Какое-то время они сидели молча, по очереди отхлебывая из бурдюка. Потом Симеон принялся сооружать небольшой костер, насобирав сучьев и всякой сухой всячины. Дым костра был вонючим, однако его слабое пламя давало хоть какое-то тепло.
— Госпожа, а давайте-ка вернемся к летописи. Не будем же мы все время сидеть и пялиться на огонь!
Элеонора согласно кивнула. После мяса и вина она почувствовала себя лучше, хотя живот слегка побаливал.
— Да, — прошептала она. — Это было бы неплохо.

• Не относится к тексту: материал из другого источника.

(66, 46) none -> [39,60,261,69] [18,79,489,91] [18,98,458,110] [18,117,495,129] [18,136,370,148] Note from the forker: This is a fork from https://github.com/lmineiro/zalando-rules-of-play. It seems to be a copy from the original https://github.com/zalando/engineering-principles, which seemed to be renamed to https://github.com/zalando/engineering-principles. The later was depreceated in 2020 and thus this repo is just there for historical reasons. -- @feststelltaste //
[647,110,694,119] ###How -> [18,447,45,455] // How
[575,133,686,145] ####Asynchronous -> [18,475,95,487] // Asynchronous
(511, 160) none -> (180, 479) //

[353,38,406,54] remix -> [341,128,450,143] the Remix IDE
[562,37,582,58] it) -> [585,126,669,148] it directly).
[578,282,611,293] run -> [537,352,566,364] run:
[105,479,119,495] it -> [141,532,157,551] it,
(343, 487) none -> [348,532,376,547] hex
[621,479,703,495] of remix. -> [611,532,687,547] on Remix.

Они устроились поудобнее. «Симеон стал хорошим помощником», — подумала Элеонора. А потом снова мысленно выругала себя за то, что срывала на нем свою ожесточенность. Ведь Симеон был другом. Он рассказал ей немного о своей жизни. О том, как первая его жена умерла от горячки, а вторую жену и маленького сына украли турецкие разбойники.
— Один Бог знает, где они сейчас, госпожа, — вздохнул он. — Может, когда-то нам суждено встретиться…

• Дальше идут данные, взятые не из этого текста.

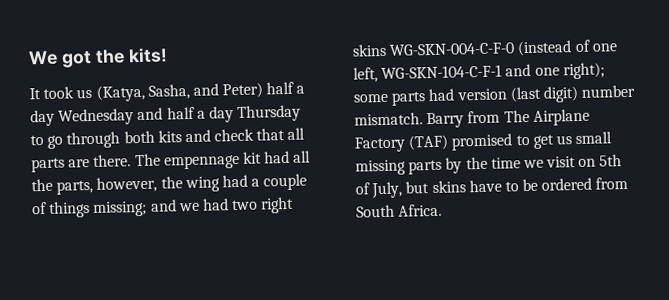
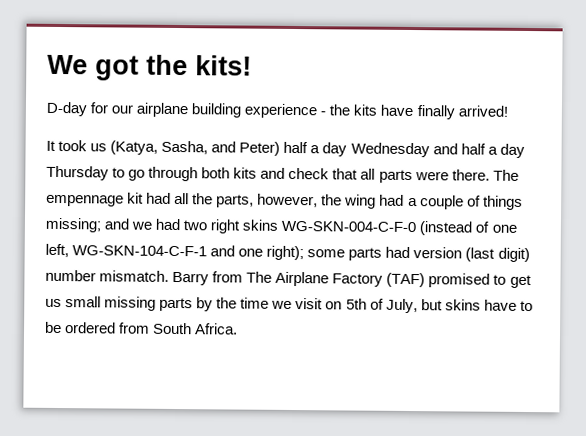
(168, 55) none -> [46,101,508,120] // D-day for our airplane building experience - the kits have finally arrived!
[68,159,91,168] are -> [414,171,449,181] were

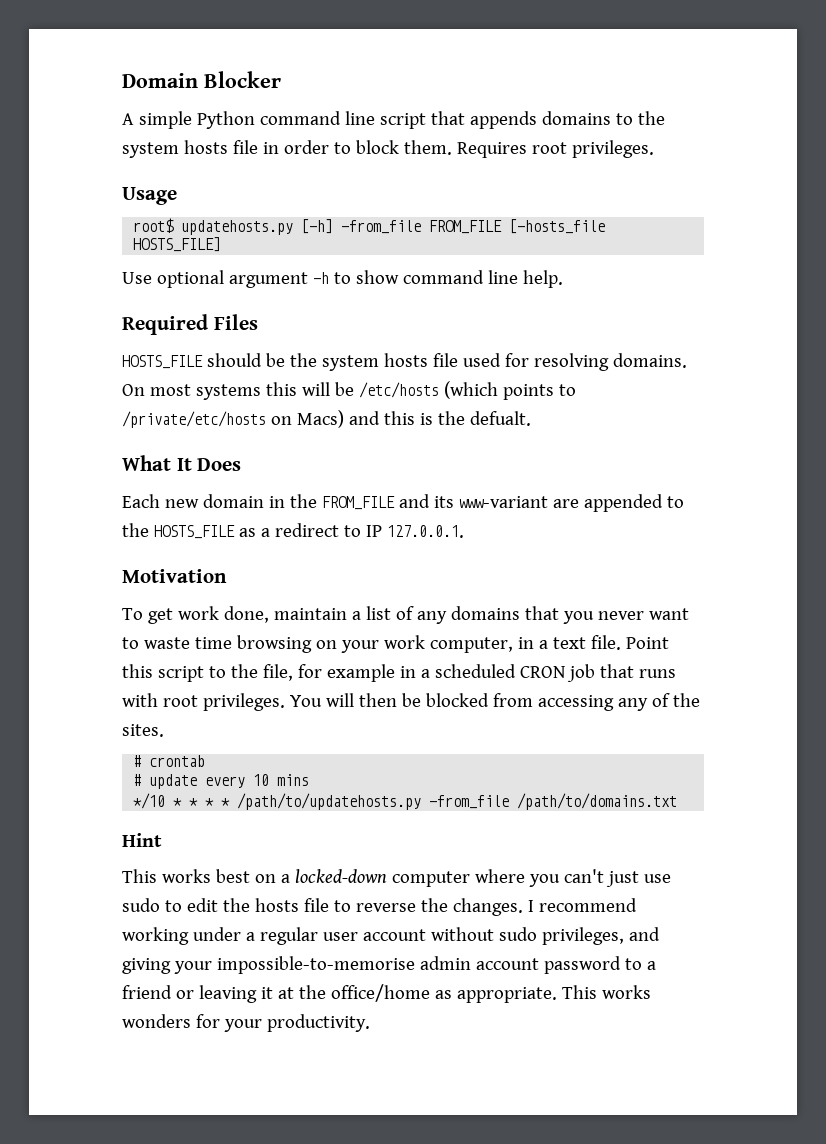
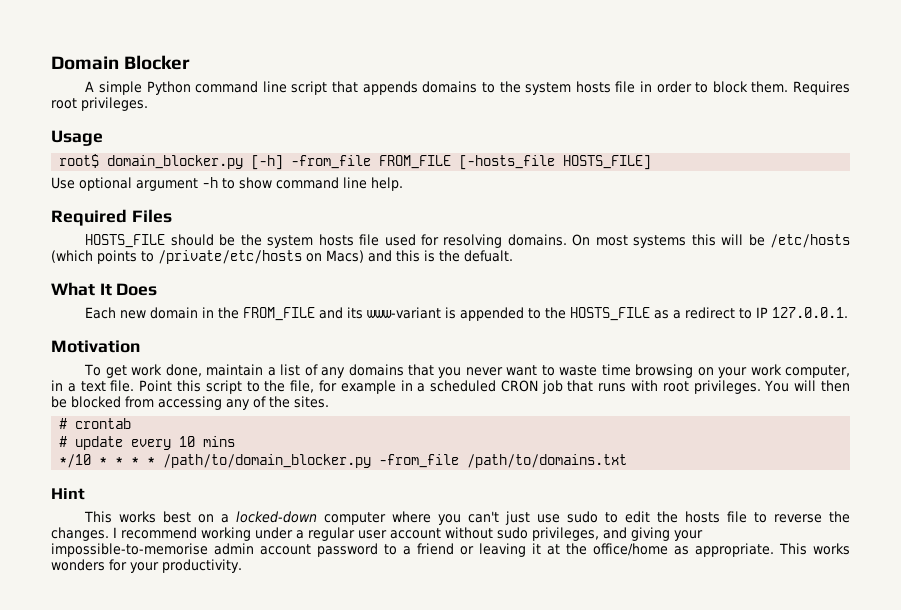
[181,220,294,235] updatehosts.py -> [107,155,244,169] domain_blocker.py
[552,499,579,508] are -> [445,307,457,319] is
[237,793,422,810] /path/to/updatehosts.py -> [163,454,372,468] /path/to/domain_blocker.py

Элеонора поняла, что у Симеона тоже есть свой список печалей, своя сума с горестями и болями. Писец стал большим специалистом по добыванию пищи, и эта его побочная профессия спасала их от голода. За то, что Элеонора оказывала ему протекцию, Симеон платил беззаветной верностью. К тому же он часто упрашивал ее рассказывать о пережитом и настаивал на продолжении летописи.

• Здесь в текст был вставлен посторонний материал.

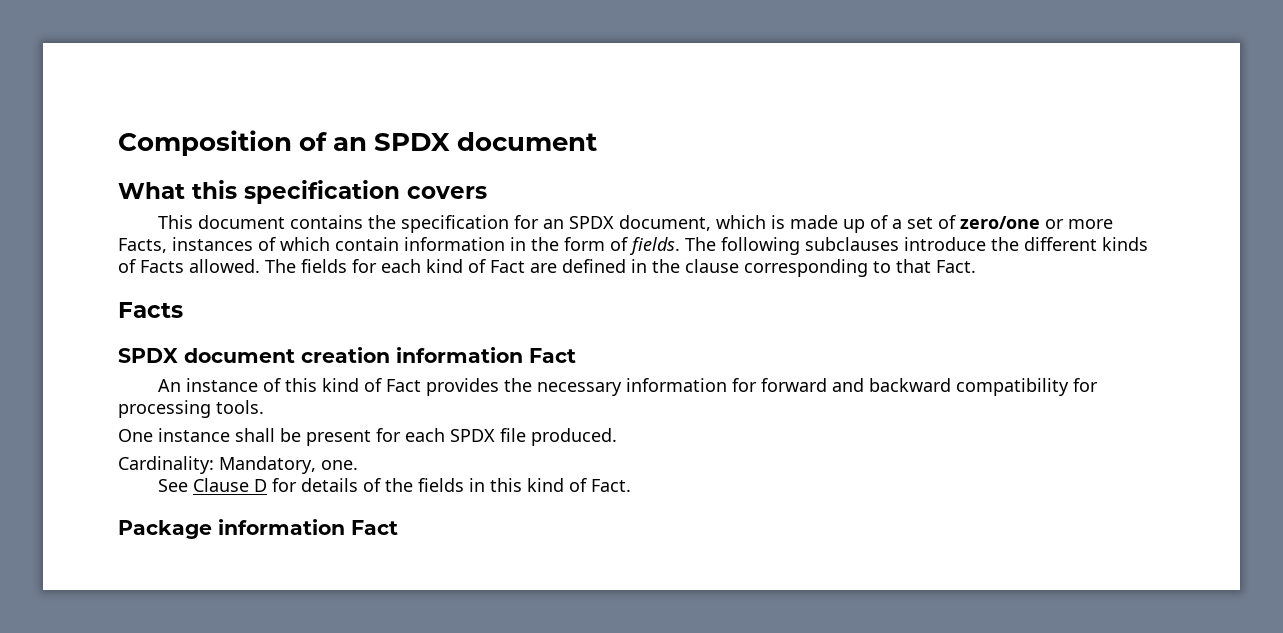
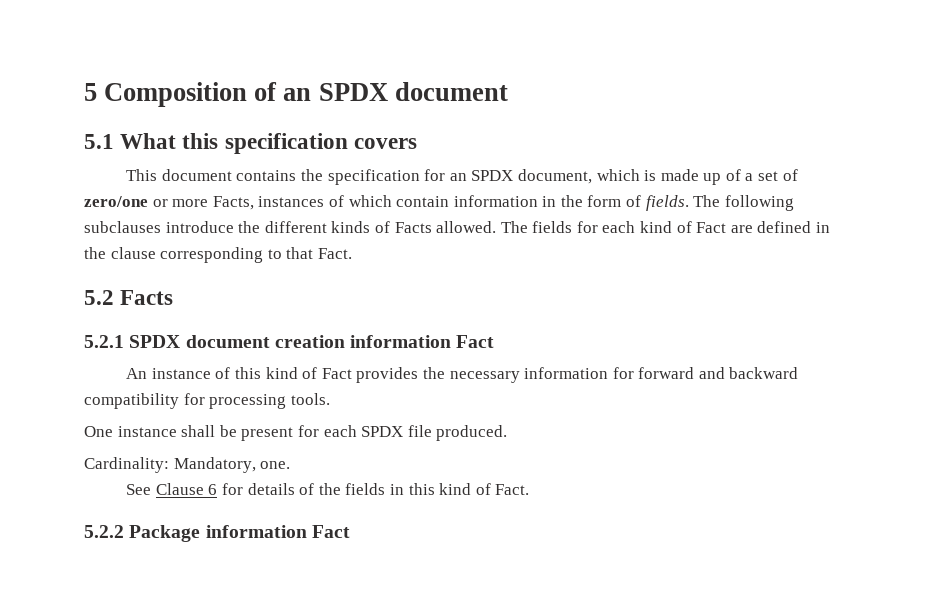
(118, 143) none -> [84,83,97,101] 5
(598, 141) none -> [84,134,114,149] 5.1
(976, 266) none -> [84,290,114,305] 5.2
(183, 310) none -> [84,335,124,348] 5.2.1
[254,479,268,492] D -> [208,484,218,495] 6
(632, 485) none -> [84,525,124,538] 5.2.2

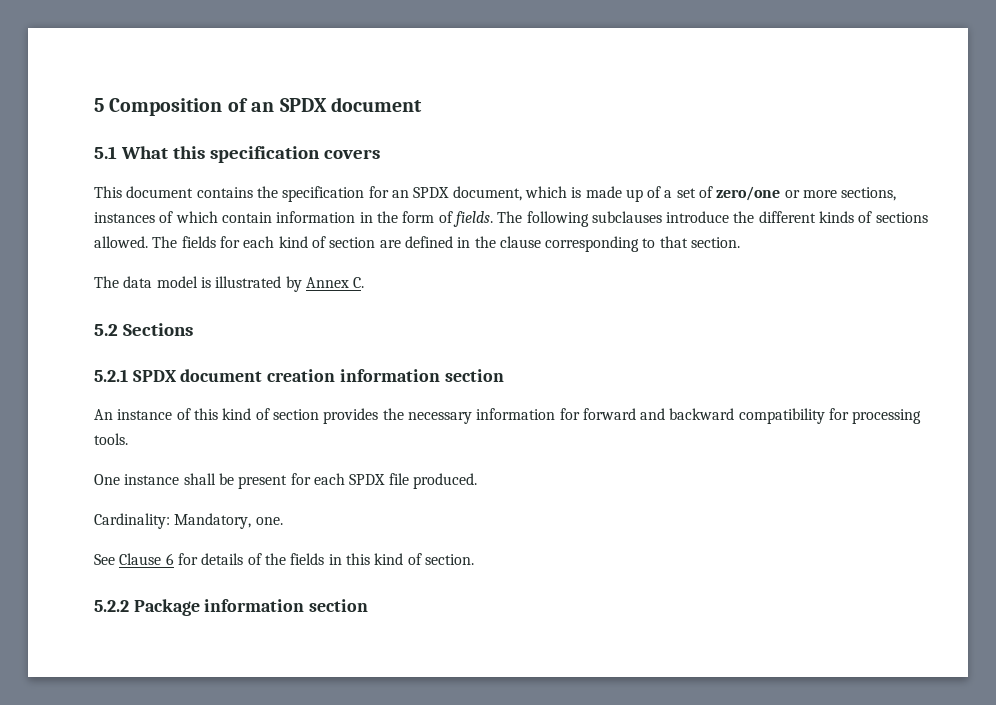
[212,196,254,210] Facts, -> [841,187,897,201] sections,
[394,222,432,233] Facts -> [875,212,928,223] sections
[696,222,727,233] Fact -> [329,237,376,248] section
[317,248,352,259] Fact. -> [691,237,741,248] [94,276,365,292] section. // The data model is illustrated by Annex C.
[120,290,174,305] Facts -> [122,323,193,336] Sections
[456,335,495,348] Fact -> [444,369,504,382] section
[321,368,352,379] Fact -> [272,409,319,420] section
[495,484,530,495] Fact. -> [424,554,474,565] section.
[311,525,350,538] Fact -> [309,599,369,612] section

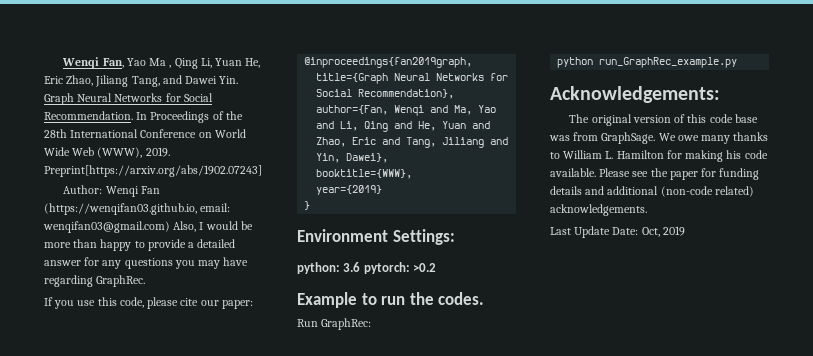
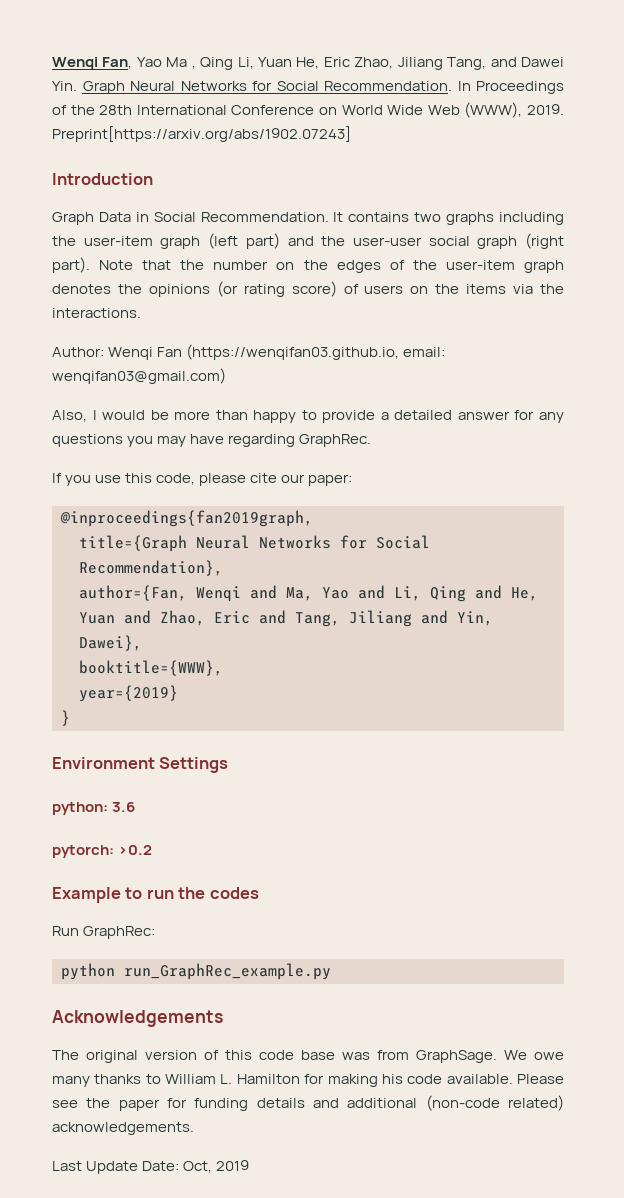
(262, 171) none -> [52,173,153,185] [52,212,565,225] [52,233,564,249] [52,257,564,273] [52,281,565,297] [52,308,141,318] // Introduction // Graph Data in Social Recommendation. It contains two graphs including the user-item graph (left part) and the user-user social graph (right part). Note that the number on the edges of the user-item graph denotes the opinions (or rating score) of users on the items via the interactions.
(170, 227) none -> (226, 376) //
[392,229,455,245] Settings: -> [159,757,229,773] Settings
(361, 267) none -> (136, 807) //
[438,292,485,305] codes. -> [209,887,259,899] codes
[550,86,720,103] Acknowledgements: -> [52,1010,223,1027] Acknowledgements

— Другие ведь тоже этим занимаются, — заметил он. — Например, Стефан Блуаский пишет длиннющие и очень подробные письма своей жене.
Лишения, пережитые во время похода, а также ужасы продолжительной осады почти отбили у Элеоноры желание размышлять и вспоминать о былом. Симеон старался как-то развлечь ее новостями, скандалами и слухами. Она вспомнила о том, как Гуго говорил ей о предателе, шпионе в их среде, однако Симеон заметил, что в их лагере, вероятно, действует целый легион турецких шпионов. Они, конечно же, занимаются тем, что собирают сведения о положении дел у франков, и эти сведения не могли не радовать сердца тех, кто укрылся в Антиохии. Наверное, это шпионы распространяли в лагере путающие слухи о том, что из Египта вскоре выступит армия, которая прижмет крестоносцев к стенам Антиохии и полностью их уничтожит. Но наиболее важным было то, что едкие замечания Симеона по поводу религии начали влиять на взгляды Элеоноры, хотя и не на ее веру. Она, как и прежде, верила в мессу, святое причастие, молитвы, а также в необходимость исповеди и отпущения грехов. Однако постепенно она начала ставить под сомнение необходимость Крестового похода и правдивость великой мечты Папы Урбана. «Такова воля Божья!» «А действительно ли Богу это нужно?» — подумала она. Нужны ли ему смерть, жестокость, насилия и убийства? Нужна ли ему варварская алчность предводителей крестоносцев, постоянно препирающихся из-за того, какие города и села им достанутся?